Selain serangan fisik langsung, hal-hal penting yang dilarang juga mencakup penggunaan substansi asing pada tubuh yang dapat memberikan keuntungan tidak adil selama pertandingan. Mengoleskan minyak, losion, atau zat licin lainnya pada kulit dilarang karena akan menyulitkan lawan untuk melakukan kuncian atau genggaman yang sah. Kebersihan diri dan perlengkapan juga diatur ketat, di mana kuku jari harus dipotong pendek untuk menghindari luka gores yang tidak disengaja saat terjadi kontak fisik yang intens. Integritas pertandingan gulat sangat bergantung pada kejujuran setiap atlet untuk bertanding secara bersih dan mengandalkan kemampuan murni hasil latihan. Pelanggaran dalam hal ini dianggap sebagai bentuk kecurangan yang mencoreng reputasi dunia olahraga gulat.

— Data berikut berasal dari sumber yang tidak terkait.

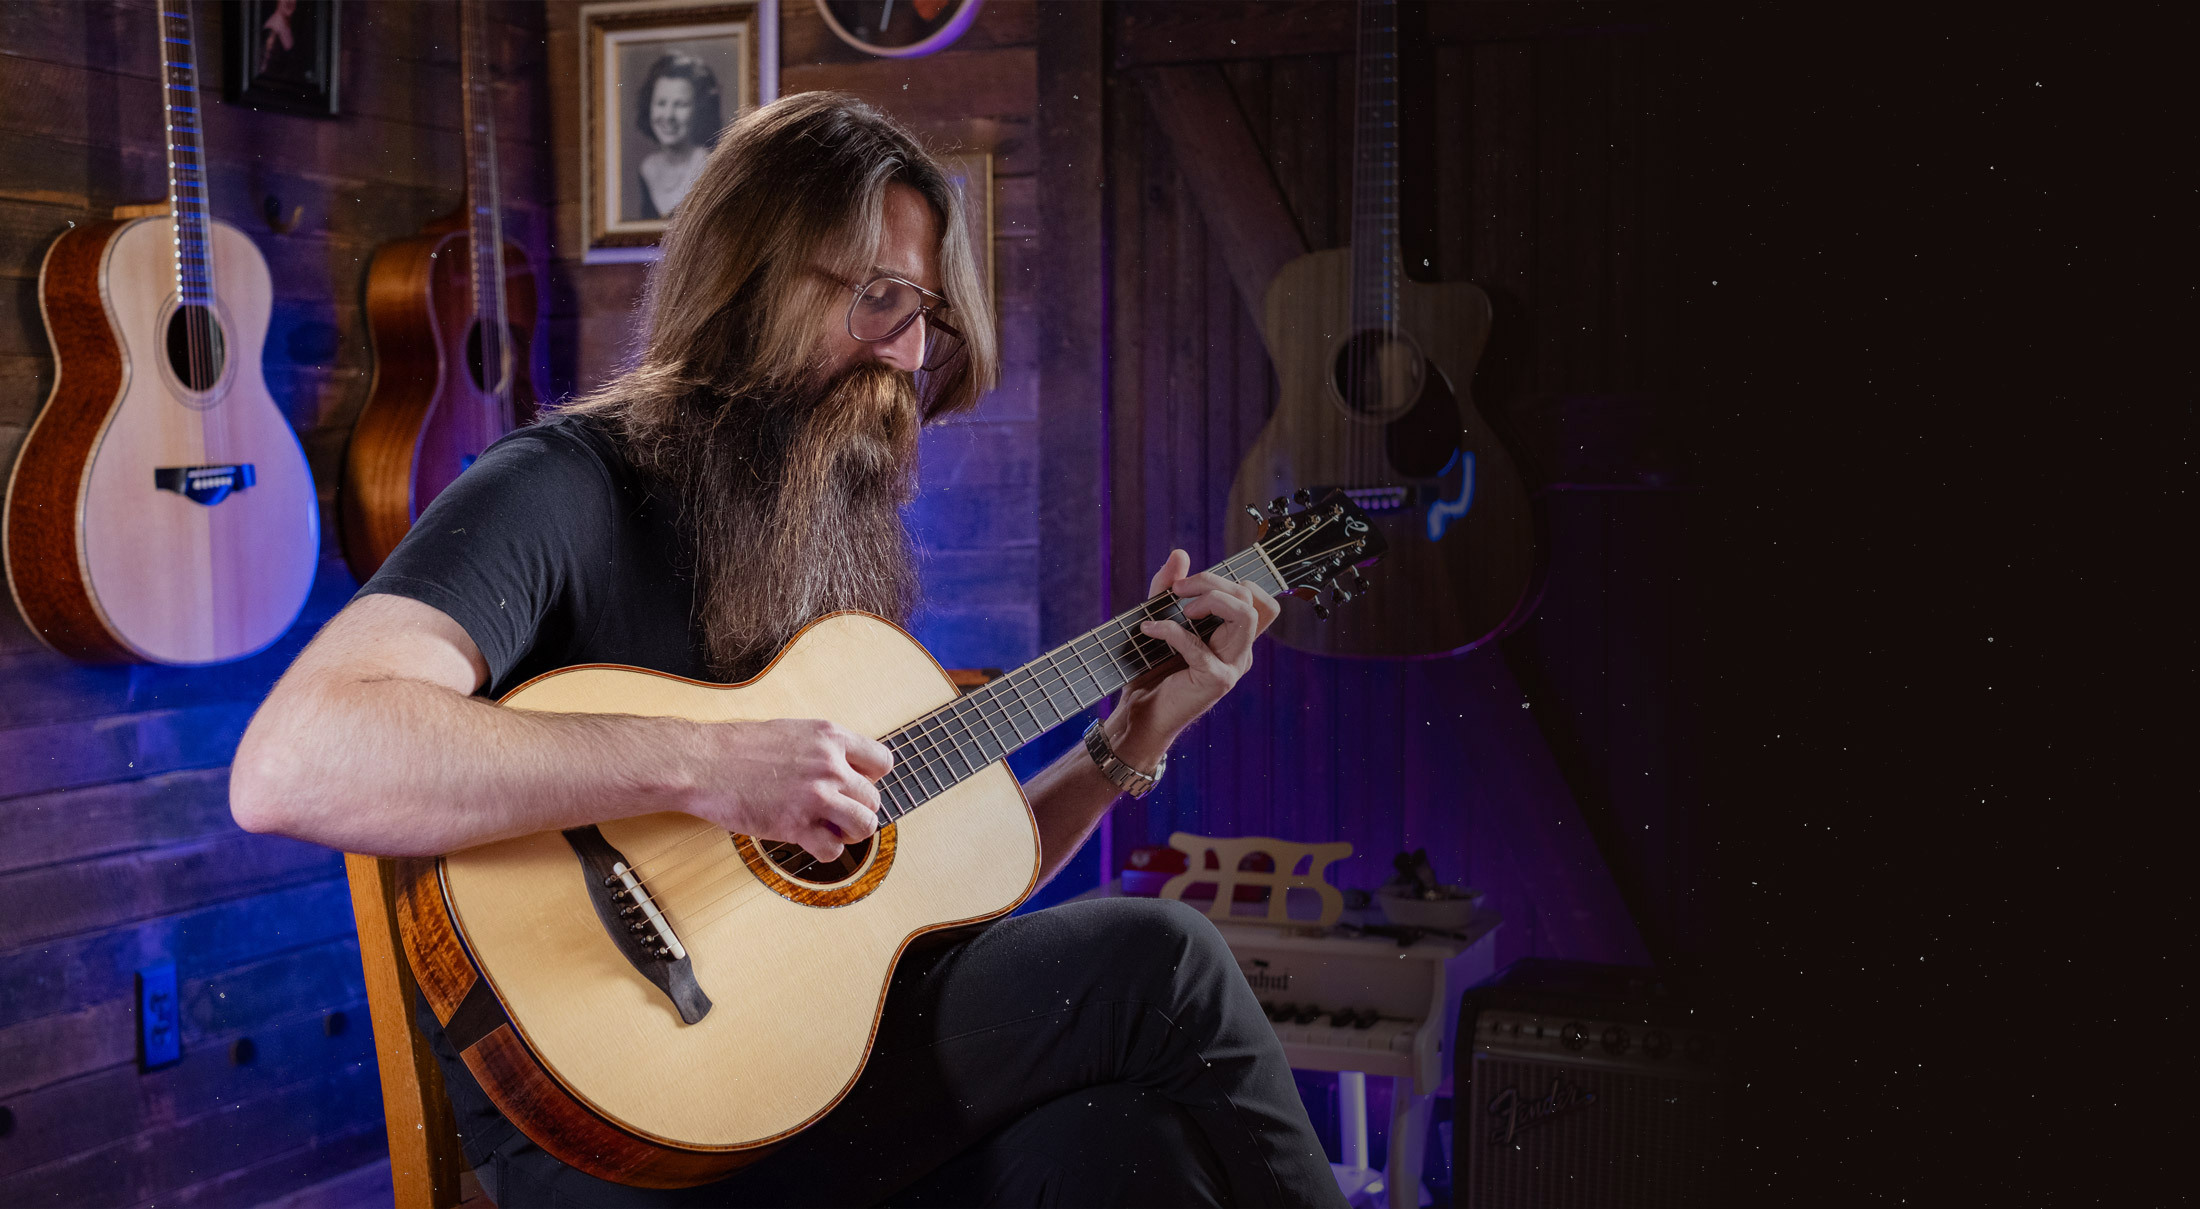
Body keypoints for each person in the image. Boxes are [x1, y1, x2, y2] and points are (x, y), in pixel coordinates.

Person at [231, 92, 1342, 1207]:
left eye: (926, 316)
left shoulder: (812, 526)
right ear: (749, 275)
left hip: (806, 1094)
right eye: (877, 301)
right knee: (1164, 962)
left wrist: (1119, 747)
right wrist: (706, 767)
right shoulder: (563, 485)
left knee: (1121, 1141)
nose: (908, 354)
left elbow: (907, 917)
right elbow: (295, 761)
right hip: (625, 1141)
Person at [634, 51, 722, 220]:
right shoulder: (647, 168)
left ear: (699, 110)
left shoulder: (709, 166)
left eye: (680, 104)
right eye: (661, 103)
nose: (668, 116)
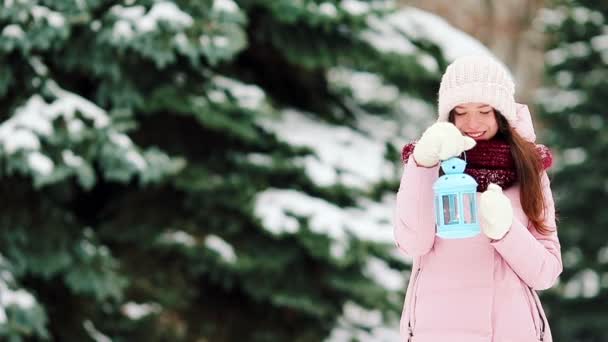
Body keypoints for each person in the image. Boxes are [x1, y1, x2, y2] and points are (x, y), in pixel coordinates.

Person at [394, 55, 562, 342]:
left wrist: (506, 232)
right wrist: (422, 165)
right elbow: (413, 243)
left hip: (512, 332)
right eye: (461, 111)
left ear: (502, 113)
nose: (473, 123)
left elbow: (546, 273)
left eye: (484, 111)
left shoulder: (529, 169)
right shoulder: (428, 163)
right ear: (448, 116)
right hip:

Aturan mengenai hal-hal penting yang dilarang juga menyentuh aspek etika dan perilaku selama berada di dalam maupun di luar arena pertandingan resmi. Mengeluarkan kata-kata kasar, menghina wasit, atau melakukan gerakan provokatif yang berlebihan dapat dikenai sanksi disiplin yang cukup berat oleh organisasi penyelenggara. Gulat mengajarkan penghormatan kepada lawan sebagai rekan dalam mengasah kemampuan, sehingga perilaku tidak sportif sangat tidak ditoleransi dalam komunitas ini. Atlet diharapkan menjadi teladan bagi generasi muda dalam menunjukkan kekuatan karakter dan pengendalian diri yang baik meskipun dalam kondisi tensi pertandingan yang sangat tinggi. Kedewasaan mental adalah ciri dari seorang juara sejati yang dihormati oleh kawan maupun lawan di seluruh dunia.